WRITTEN TASK → Put the text from the line with "Nombres de niño que empiezan por P" to the line with "Instituto Nacional de Estadística", both included, into a JSON list of strings with one string per line, leaving out any blank lines.

START DATA

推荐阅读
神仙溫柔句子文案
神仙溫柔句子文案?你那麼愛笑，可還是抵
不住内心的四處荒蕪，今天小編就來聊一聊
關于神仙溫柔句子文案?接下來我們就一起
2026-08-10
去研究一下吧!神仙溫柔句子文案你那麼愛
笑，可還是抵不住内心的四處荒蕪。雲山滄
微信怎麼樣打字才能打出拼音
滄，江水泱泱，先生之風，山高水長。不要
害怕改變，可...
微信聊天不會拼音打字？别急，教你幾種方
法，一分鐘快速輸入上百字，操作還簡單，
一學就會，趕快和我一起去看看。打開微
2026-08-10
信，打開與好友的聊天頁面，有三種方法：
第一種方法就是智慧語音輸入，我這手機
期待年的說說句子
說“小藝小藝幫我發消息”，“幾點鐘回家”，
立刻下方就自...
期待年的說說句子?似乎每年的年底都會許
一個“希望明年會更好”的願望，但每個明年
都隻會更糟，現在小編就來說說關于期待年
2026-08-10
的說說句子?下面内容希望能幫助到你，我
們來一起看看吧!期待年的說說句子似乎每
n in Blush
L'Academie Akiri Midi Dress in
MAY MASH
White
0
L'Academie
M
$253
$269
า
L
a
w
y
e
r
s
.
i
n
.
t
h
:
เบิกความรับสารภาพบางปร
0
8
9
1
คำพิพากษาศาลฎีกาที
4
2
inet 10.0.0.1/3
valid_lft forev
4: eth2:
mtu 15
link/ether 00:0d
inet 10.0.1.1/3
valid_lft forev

END DATA
START DATA

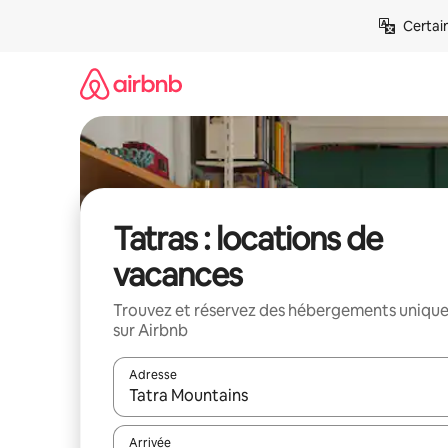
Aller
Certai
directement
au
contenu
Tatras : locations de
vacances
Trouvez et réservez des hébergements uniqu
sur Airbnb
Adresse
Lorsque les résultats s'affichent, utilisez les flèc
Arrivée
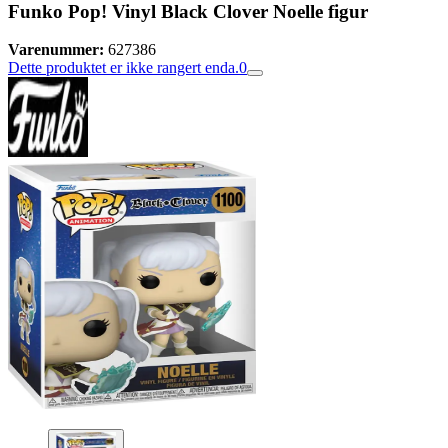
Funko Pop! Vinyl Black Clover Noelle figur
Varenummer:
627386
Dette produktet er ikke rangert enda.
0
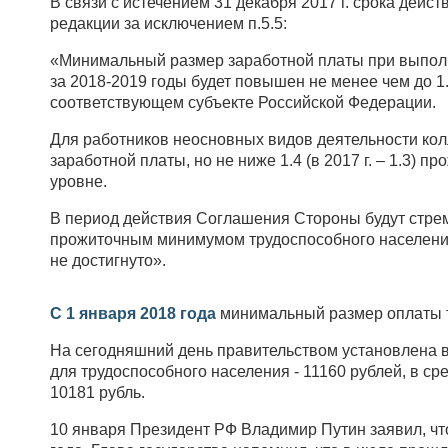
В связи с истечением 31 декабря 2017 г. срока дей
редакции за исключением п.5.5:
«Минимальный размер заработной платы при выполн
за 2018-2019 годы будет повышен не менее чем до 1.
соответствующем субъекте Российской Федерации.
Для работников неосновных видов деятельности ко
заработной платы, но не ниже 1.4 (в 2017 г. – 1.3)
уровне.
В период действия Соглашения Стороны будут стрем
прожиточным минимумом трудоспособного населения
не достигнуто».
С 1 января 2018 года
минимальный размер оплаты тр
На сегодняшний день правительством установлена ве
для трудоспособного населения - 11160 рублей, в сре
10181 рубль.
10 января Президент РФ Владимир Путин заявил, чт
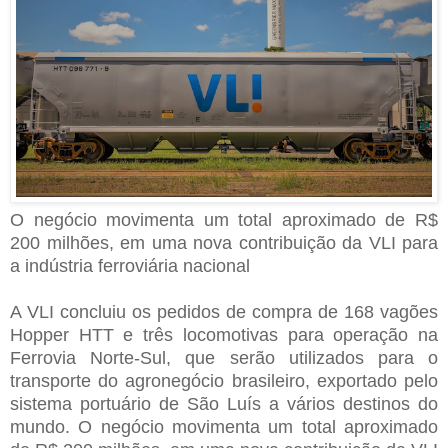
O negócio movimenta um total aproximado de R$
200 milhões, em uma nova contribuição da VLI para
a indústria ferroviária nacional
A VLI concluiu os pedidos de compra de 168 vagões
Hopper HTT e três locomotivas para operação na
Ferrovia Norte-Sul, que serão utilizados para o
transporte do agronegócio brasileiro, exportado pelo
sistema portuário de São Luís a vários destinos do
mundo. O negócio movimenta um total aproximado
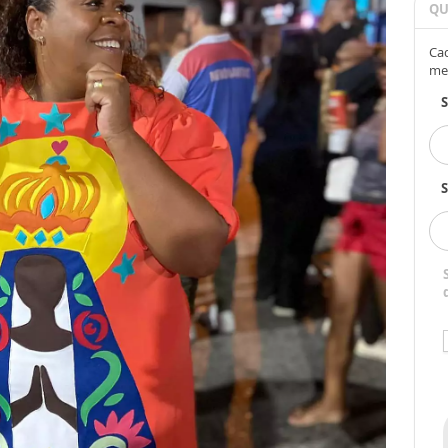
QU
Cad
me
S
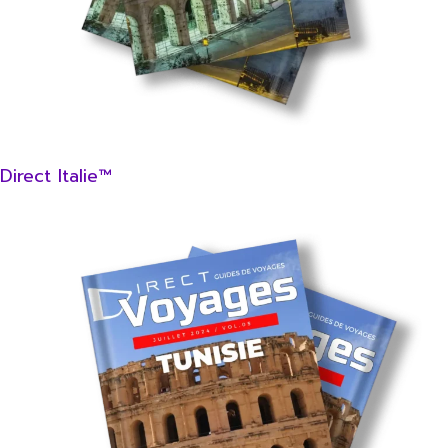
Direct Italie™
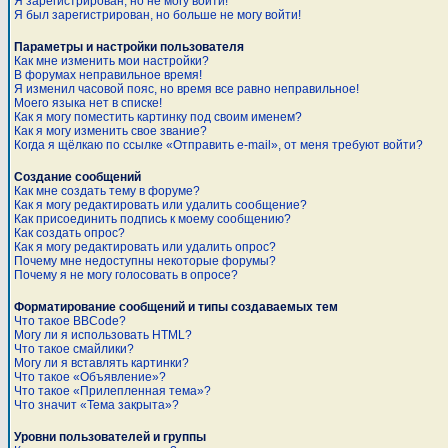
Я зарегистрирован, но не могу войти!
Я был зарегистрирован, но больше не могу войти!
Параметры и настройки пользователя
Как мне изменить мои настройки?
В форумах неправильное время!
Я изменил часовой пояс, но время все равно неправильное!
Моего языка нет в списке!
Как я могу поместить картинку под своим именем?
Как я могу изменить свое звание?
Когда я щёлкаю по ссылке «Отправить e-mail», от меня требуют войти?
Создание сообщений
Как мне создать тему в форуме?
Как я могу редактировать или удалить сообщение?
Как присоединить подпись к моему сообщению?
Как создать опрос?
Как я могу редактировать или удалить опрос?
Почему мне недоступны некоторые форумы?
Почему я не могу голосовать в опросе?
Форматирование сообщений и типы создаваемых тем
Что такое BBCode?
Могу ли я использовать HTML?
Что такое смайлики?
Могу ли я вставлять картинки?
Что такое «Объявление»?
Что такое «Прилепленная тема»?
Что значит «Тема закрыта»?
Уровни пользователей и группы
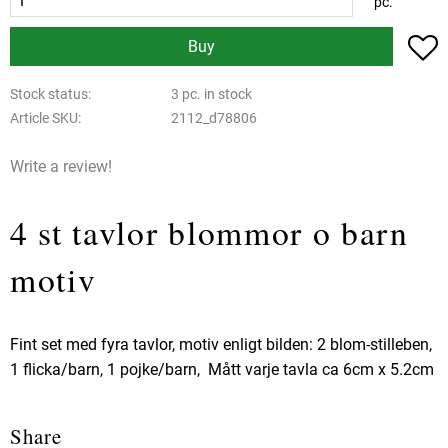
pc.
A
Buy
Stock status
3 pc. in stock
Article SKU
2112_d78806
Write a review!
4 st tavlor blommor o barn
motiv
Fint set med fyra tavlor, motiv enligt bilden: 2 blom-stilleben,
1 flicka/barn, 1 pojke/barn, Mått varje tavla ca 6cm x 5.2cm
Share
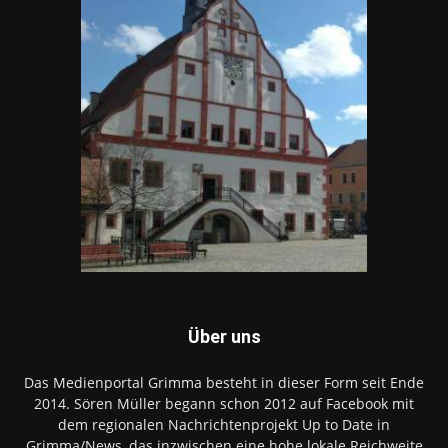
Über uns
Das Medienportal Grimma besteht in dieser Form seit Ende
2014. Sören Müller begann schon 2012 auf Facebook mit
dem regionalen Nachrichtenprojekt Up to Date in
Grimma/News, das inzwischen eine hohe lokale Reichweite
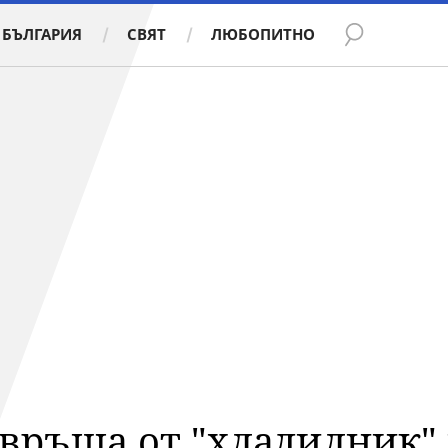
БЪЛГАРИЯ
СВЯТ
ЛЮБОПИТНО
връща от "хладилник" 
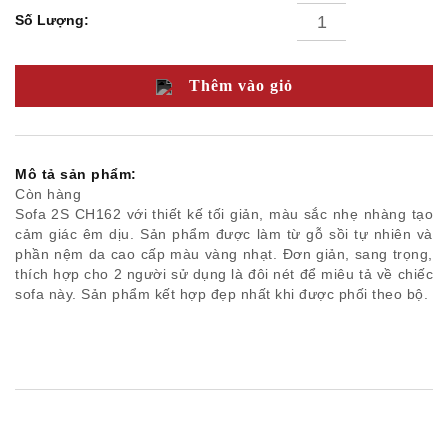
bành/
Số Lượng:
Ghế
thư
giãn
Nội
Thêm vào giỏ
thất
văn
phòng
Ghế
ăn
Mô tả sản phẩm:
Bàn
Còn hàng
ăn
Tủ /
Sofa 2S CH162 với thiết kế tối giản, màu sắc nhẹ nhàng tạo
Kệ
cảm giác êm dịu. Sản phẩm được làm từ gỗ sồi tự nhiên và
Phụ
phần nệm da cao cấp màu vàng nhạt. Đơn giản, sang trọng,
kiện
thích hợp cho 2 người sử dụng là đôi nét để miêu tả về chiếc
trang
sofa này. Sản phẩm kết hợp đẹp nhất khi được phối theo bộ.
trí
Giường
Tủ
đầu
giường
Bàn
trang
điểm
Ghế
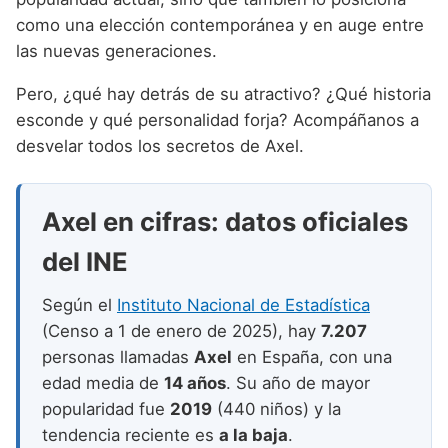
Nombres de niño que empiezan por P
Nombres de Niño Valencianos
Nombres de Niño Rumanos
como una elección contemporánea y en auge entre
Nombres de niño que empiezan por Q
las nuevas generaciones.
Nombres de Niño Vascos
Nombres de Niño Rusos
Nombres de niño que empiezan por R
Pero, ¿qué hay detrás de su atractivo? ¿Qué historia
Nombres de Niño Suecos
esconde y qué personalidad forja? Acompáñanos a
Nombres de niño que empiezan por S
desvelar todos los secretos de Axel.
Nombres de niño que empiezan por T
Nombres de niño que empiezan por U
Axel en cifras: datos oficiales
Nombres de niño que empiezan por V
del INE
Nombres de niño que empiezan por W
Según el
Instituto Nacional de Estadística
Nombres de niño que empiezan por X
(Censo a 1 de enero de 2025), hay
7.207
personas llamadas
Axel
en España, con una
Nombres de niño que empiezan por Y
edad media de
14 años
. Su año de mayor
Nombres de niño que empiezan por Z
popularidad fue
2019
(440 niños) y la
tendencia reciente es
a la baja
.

END DATA

RESPONSE TO THE EXERCISE →
[
  "Nombres de niño que empiezan por P",
  "Nombres de Niño Valencianos",
  "Nombres de Niño Rumanos",
  "como una elección contemporánea y en auge entre",
  "Nombres de niño que empiezan por Q",
  "las nuevas generaciones.",
  "Nombres de Niño Vascos",
  "Nombres de Niño Rusos",
  "Nombres de niño que empiezan por R",
  "Pero, ¿qué hay detrás de su atractivo? ¿Qué historia",
  "Nombres de Niño Suecos",
  "esconde y qué personalidad forja? Acompáñanos a",
  "Nombres de niño que empiezan por S",
  "desvelar todos los secretos de Axel.",
  "Nombres de niño que empiezan por T",
  "Nombres de niño que empiezan por U",
  "Axel en cifras: datos oficiales",
  "Nombres de niño que empiezan por V",
  "del INE",
  "Nombres de niño que empiezan por W",
  "Según el",
  "Instituto Nacional de Estadística"
]